◆ Page extract:
= = =
Che
Guevara's Irish Roots
By
Brian Rohan
Last summer
in Bolivia, government authorities scoured the countryside
in search of a skeleton with no hands. Eventually, the corpse
was found and its identity verified It was Che Guevara, the
Latin American revolutionary who was "disappeared"
in October, 1967.
The discovery,
on a remote mountainside outside Vallegrande — helped solve
questions surrounding the death of the enigmatic Guevara.
After a failed peasant revolt, Guevara had been surrounded
and killed by government forces, who amputated Che's hands
as proof of his death. The body was buried secretly, in an
unmarked grave, in the hopes of not creating a martyr. Of
course, the attempt failed. In the 20 years since his death,
Guevara's long-haired and fiery image has become world-famous
among everyone from armed revolutionaries to rock-and-roll
bands looking to sell T-shirts. Still, much of Che Guevara's
life remains a mystery.
= = =
Stored data entries
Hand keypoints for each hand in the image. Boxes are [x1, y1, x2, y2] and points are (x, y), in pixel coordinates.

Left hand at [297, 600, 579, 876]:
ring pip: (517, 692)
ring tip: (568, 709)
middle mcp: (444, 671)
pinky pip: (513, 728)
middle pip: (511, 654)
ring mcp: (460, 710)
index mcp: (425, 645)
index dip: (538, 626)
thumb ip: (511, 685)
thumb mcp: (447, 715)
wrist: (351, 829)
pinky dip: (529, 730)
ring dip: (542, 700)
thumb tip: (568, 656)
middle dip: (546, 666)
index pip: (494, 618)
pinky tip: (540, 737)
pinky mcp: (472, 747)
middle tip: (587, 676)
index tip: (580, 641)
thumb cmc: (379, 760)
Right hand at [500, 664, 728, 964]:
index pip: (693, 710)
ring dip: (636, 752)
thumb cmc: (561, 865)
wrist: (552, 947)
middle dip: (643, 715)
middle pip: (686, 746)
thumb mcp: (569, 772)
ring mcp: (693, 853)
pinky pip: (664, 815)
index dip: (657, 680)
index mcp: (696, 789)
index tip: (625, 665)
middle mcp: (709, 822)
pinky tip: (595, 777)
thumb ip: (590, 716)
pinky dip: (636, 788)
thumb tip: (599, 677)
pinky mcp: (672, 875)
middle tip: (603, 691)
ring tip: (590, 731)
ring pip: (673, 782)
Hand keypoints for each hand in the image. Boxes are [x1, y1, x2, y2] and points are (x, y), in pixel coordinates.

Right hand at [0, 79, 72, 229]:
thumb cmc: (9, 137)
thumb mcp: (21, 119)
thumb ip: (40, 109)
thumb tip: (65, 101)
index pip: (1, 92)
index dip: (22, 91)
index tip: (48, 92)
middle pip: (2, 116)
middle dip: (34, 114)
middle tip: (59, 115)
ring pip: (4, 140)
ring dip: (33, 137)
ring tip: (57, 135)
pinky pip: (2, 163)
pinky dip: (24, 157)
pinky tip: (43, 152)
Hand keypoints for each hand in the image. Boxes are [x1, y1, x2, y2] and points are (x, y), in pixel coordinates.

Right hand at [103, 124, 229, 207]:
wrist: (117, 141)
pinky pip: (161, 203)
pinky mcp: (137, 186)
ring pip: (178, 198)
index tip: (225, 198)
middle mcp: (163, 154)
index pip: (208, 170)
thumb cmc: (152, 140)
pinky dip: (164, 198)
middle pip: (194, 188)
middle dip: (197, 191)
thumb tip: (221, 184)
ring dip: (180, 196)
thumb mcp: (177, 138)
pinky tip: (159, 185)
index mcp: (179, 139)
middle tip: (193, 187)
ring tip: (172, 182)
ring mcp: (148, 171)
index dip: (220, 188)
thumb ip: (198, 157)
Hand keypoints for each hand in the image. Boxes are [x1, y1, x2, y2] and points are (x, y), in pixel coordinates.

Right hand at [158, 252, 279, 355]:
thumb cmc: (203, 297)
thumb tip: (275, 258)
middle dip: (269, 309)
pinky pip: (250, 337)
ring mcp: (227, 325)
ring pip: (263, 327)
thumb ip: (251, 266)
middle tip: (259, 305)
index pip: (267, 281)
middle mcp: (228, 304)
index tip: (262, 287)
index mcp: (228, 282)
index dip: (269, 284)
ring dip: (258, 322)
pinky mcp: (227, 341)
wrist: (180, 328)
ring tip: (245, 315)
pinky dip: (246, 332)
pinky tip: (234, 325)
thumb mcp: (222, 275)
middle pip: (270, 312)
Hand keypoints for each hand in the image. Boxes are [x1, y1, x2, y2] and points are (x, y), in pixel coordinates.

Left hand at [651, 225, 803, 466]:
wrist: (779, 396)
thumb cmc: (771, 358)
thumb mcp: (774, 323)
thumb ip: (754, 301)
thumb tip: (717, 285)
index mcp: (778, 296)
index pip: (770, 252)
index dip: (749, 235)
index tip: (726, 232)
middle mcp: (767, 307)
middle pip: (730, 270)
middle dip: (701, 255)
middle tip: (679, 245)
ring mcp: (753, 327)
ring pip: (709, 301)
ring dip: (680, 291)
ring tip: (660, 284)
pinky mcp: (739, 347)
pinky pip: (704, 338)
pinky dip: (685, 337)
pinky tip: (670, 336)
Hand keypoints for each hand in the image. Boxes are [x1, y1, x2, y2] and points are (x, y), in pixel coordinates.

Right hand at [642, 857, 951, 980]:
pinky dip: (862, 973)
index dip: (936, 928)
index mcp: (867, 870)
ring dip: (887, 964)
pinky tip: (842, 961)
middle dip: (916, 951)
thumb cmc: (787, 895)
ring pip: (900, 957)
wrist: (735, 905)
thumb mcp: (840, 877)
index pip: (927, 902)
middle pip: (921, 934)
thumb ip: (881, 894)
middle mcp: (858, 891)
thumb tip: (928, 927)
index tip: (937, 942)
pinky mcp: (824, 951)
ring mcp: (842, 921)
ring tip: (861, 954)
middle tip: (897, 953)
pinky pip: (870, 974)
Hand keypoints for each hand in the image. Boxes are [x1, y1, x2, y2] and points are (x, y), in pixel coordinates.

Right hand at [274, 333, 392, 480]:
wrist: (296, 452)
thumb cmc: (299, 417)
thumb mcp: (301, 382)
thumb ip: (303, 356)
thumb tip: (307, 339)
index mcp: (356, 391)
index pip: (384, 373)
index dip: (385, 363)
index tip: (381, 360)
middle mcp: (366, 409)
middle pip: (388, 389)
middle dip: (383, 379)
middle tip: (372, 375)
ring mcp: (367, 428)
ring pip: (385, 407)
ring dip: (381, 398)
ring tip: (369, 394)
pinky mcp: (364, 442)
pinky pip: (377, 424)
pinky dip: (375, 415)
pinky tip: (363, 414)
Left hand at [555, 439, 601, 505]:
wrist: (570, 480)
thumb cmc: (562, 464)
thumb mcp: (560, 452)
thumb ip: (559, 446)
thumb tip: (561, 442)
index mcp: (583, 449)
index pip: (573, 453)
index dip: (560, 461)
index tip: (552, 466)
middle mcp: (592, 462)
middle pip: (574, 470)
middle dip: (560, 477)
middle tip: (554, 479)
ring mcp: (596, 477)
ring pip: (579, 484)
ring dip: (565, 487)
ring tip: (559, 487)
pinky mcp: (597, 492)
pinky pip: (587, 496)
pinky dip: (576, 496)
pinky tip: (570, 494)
= = =
◆ What to do:
[A] Answer these questions about the Che Guevara article, one line each:
(i) In what month and year did Guevara disappear?
(ii) Where was the skeleton found?
(iii) Why did government forces amputate Guevara's hands?
[B] Summarize the Che Guevara article in two sentences.

◆ Results in order:
[A]
(i) October 1967
(ii) On a remote mountainside outside Vallegrande, in Bolivia
(iii) As proof of his death

[B] Bolivian authorities searched for and found a skeleton with no hands on a remote mountainside outside Vallegrande and verified it as Che Guevara, who had been killed by government forces after a failed peasant revolt and buried secretly in an unmarked grave to avoid creating a martyr. That attempt failed, since his image has become world-famous, yet much of his life remains a mystery.